J’ai été touchée par la plume sensible de Marc-André Chapnick, qui parvient à dépeindre avec justesse une famille en pleine adaptation face à la maladie d’un père. Au cœur de cette épreuve, les fils cherchent à redéfinir leur rôle, à renouer avec leurs racines et à trouver un sens à leur présence familiale. L’écriture a une authenticité marquante : on sent le vécu derrière les mots, comme si l’on entrait dans un quotidien réel, à la fois banal et bouleversant — un aspect que j’ai sincèrement apprécié.

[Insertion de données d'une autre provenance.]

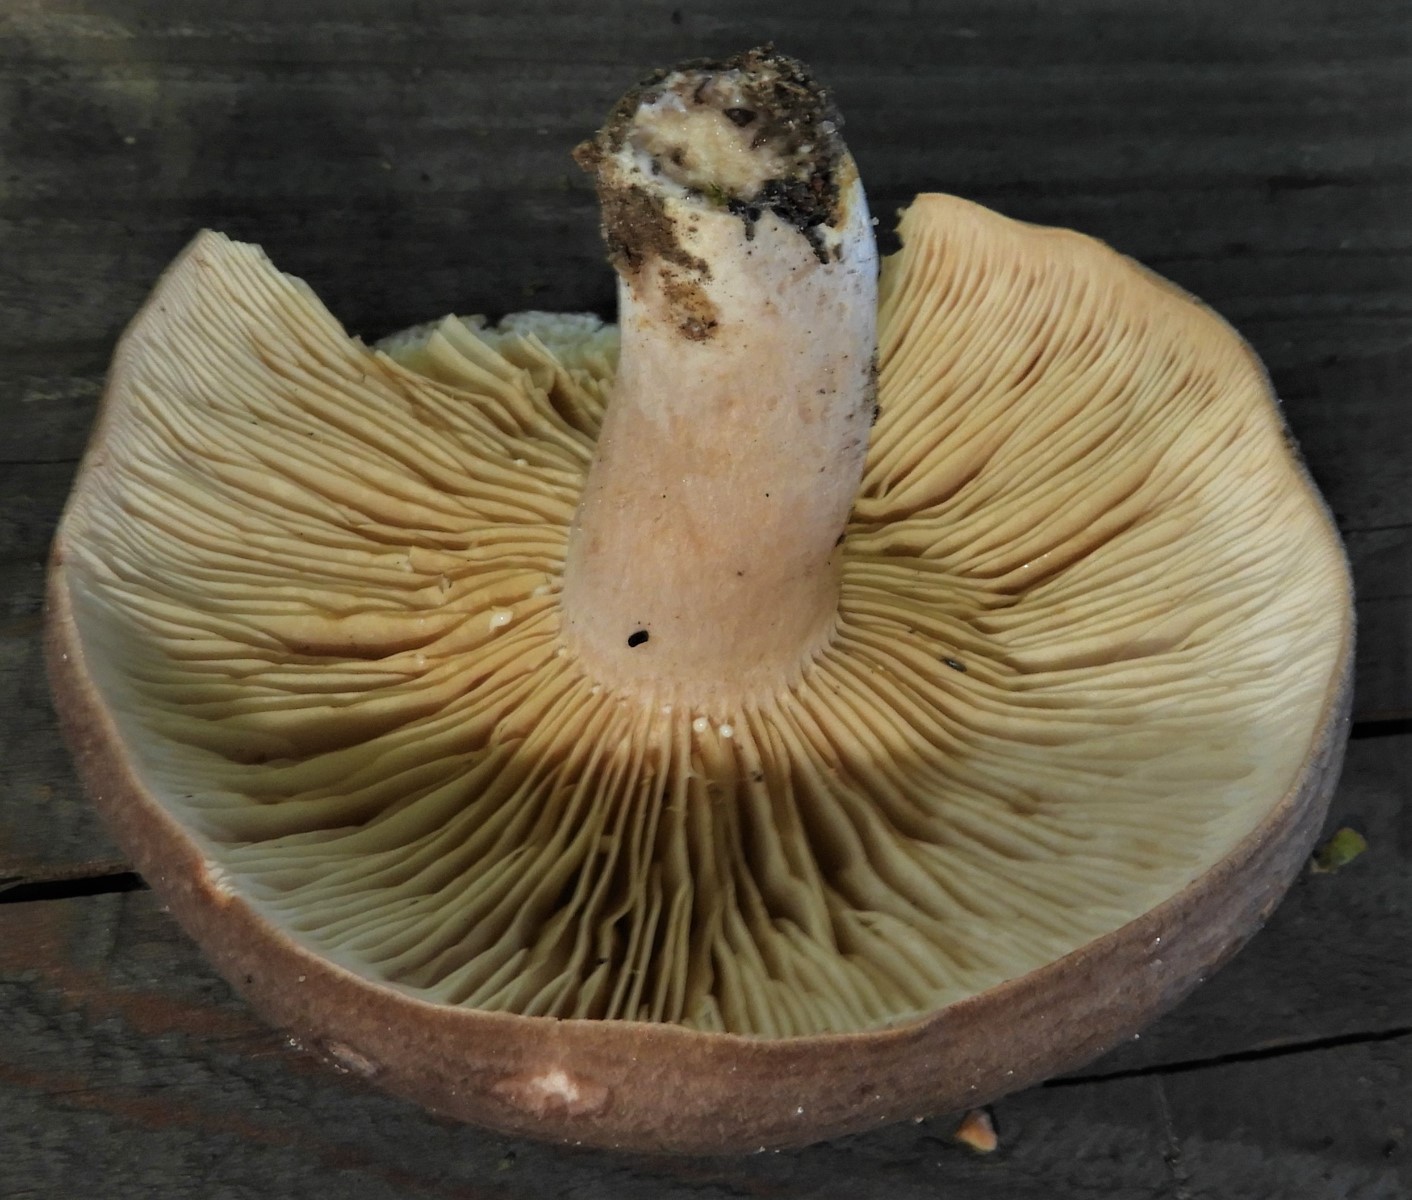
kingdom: Fungi
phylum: Basidiomycota
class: Agaricomycetes
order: Russulales
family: Russulaceae
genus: Lactarius
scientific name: Lactarius circellatus
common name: avnbøg-mælkehat
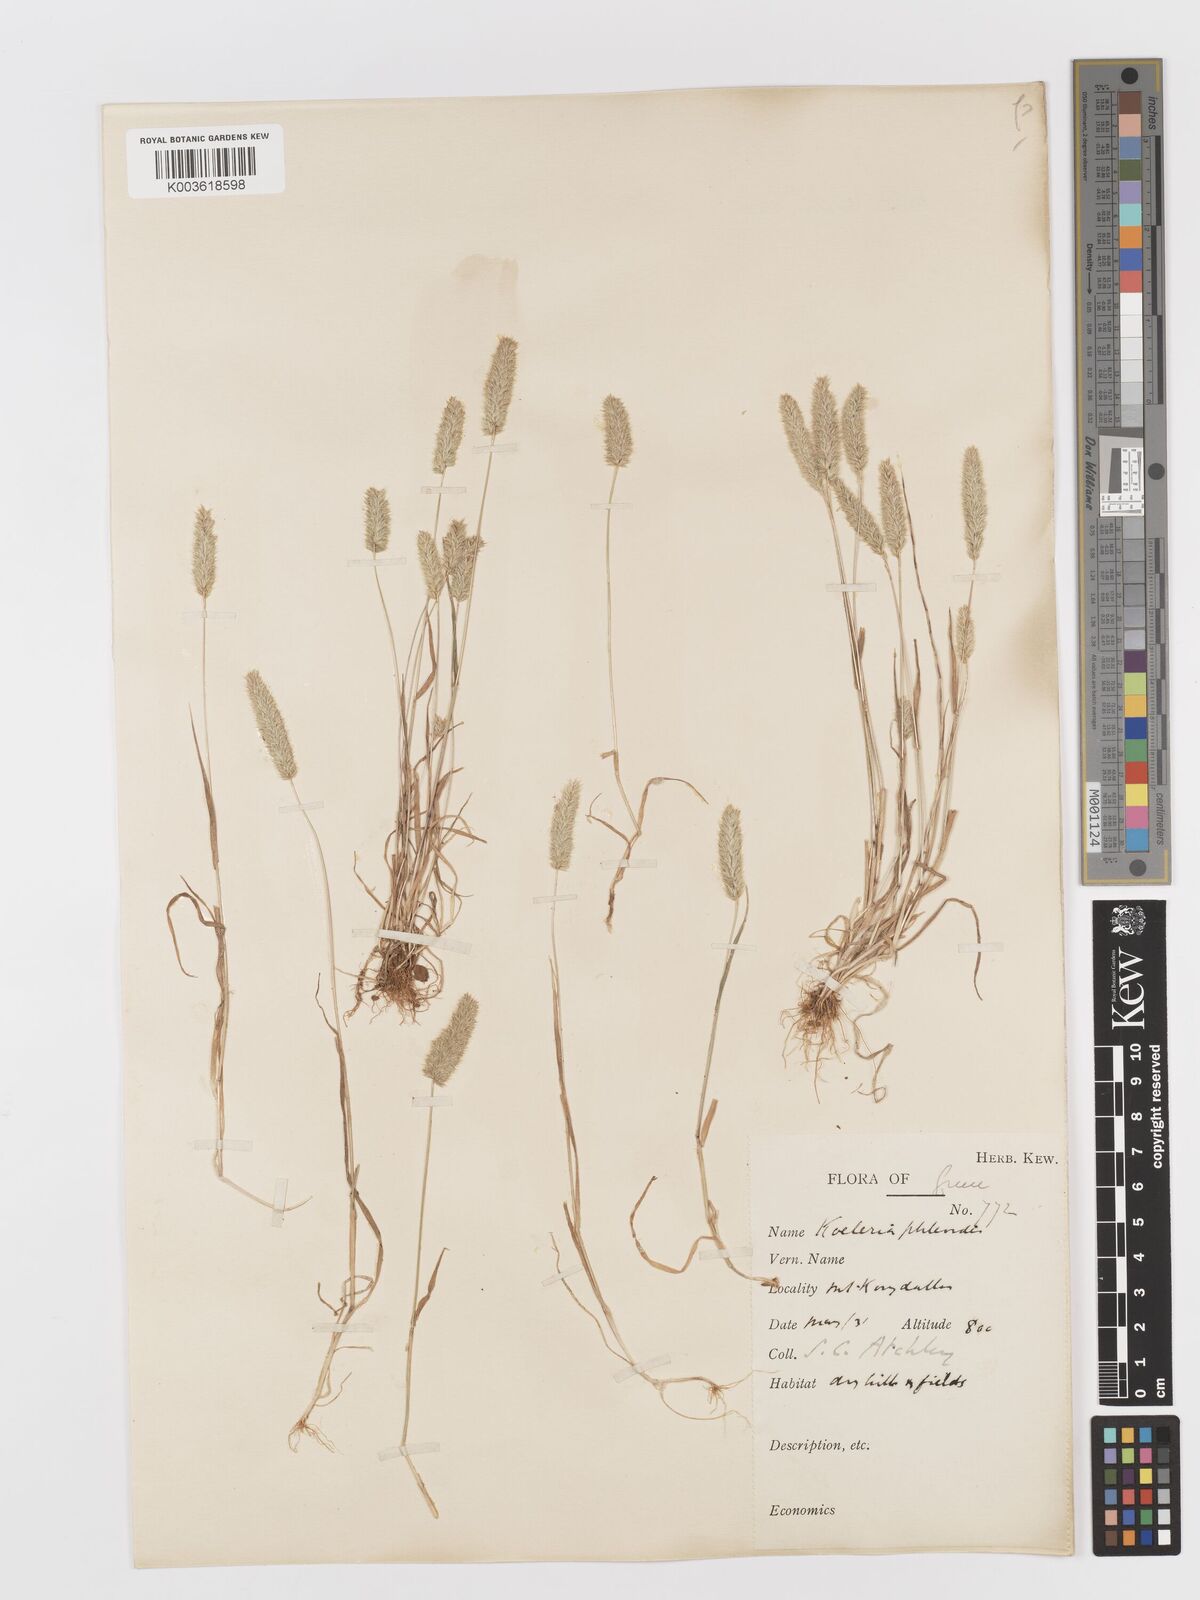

Cela dit, certains choix m’ont laissée plus perplexe, notamment la fréquence (à mon avis excessive) des sacres et insultes échangés entre les frères. Était-ce vraiment nécessaire d’en mettre autant pour faire sentir la tension? Je me suis demandé si ma réaction était influencée par ma propre expérience familiale… ou si c’est l’enseignante en moi qui regrettait que ce texte, pourtant accessible et porteur, soit difficile à proposer tel quel à des élèves à cause de ce langage omniprésent. Ce choix a un impact certain sur la recevabilité pédagogique de la pièce.

Un aspect qui m’a tout de même séduite est la dynamique du rythme. Avec 21 scènes réparties sur environ 70 pages, le texte se lit comme un scénario de film : les scènes sont brèves, fluides, visuelles. Ce rythme rapide capte facilement l’attention, ce qui pourrait plaire à de jeunes lecteurs ou comédiens.

J’ai toutefois été déçue par le traitement superficiel de la dimension culturelle annoncée. La famille Chevtchenko est censée porter un héritage ukrainien, mais celui-ci est à peine perceptible dans l’œuvre. Quelques bribes (un poème en ukrainien, une allusion à la guerre…) laissent entrevoir un potentiel identitaire riche, mais celui-ci reste en marge. J’aurais aimé que cet aspect soit davantage exploité, surtout quand il est mis de l’avant dans la présentation de la pièce.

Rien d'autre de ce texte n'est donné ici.